(photo credit: )
Oded Katash knows a thing or two about what it takes to make it to the NBA. In 1998, the Israeli guard was set to become the first Israeli in the NBA after coming to terms with the New York Knicks.
However, shortly after the terms of the deal were agreed upon, the NBA entered a lockout. When it appeared that the season might be lost altogether, Katash decided to return to his boyhood club, Israeli champs Maccabi Tel Aviv. Although the NBA season was eventually saved, despite cutting 32 games and the All-Star Game from the schedule, it would be too late for Katash, who never got a second shot at the best basketball league in the world.
Today, Katash coaches the Hapoel Galil Elyon-Golan squad that is home to NBA prospect Lior Eliyahu.
On Sunday, soon after Eliyahu announced that he would remain in the June 28 NBA Draft and continue his quest to be the first Israeli to play in the NBA, Katash talked to The Jerusalem Post about his star player and the improvement he's shown.

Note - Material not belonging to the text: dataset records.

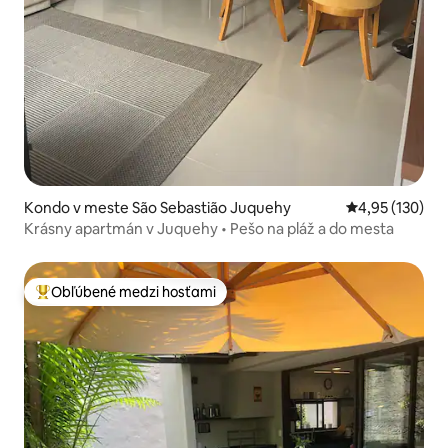
Kondo v meste São Sebastião Juquehy
Priemerné ohod
4,95 (130)
Krásny apartmán v Juquehy • Pešo na pláž a do mesta
Obľúbené medzi hosťami
Najobľúbenejšie medzi hosťami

Eliyahu, a 20-year-old, 2.04-meter forward, "has improved a lot over the last two years, and is the perfect guy if an NBA team is looking for a prospect," Katash said.
Often teams will select young international players in the draft, who have a great upside and potential to grow, but are a few years away from being ready to play in the NBA. These "prospect" players, as Katash called them, are most often placed on teams in their home countries to grow stronger and develop further before ultimately attempting the jump to the NBA.
One advantage for NBA teams in keeping a player overseas is that it gives the player a chance to play basketball non-stop, whereas scores of American players who are drafted before their time wallow away on the end of a team's bench or in the NBA's Development League, until eventually being cut.
Many experts feel that Eliyahu is a skilled, solid performer with what it takes to make it in the NBA.
Katash says he "just needs to work on his perimeter game and size."
Assuming Eliyahu is gearing up for an NBA career, he may be able to accomplish what he needs to do to become NBA-ready if he ends up playing for Maccabi Tel Aviv in the near future, as many people - including Katash - predict will happen.
The consensus as Draft Day looms is that Eliyahu will one day play in the NBA. The question that remains is how many years he will play in Israel before that happens.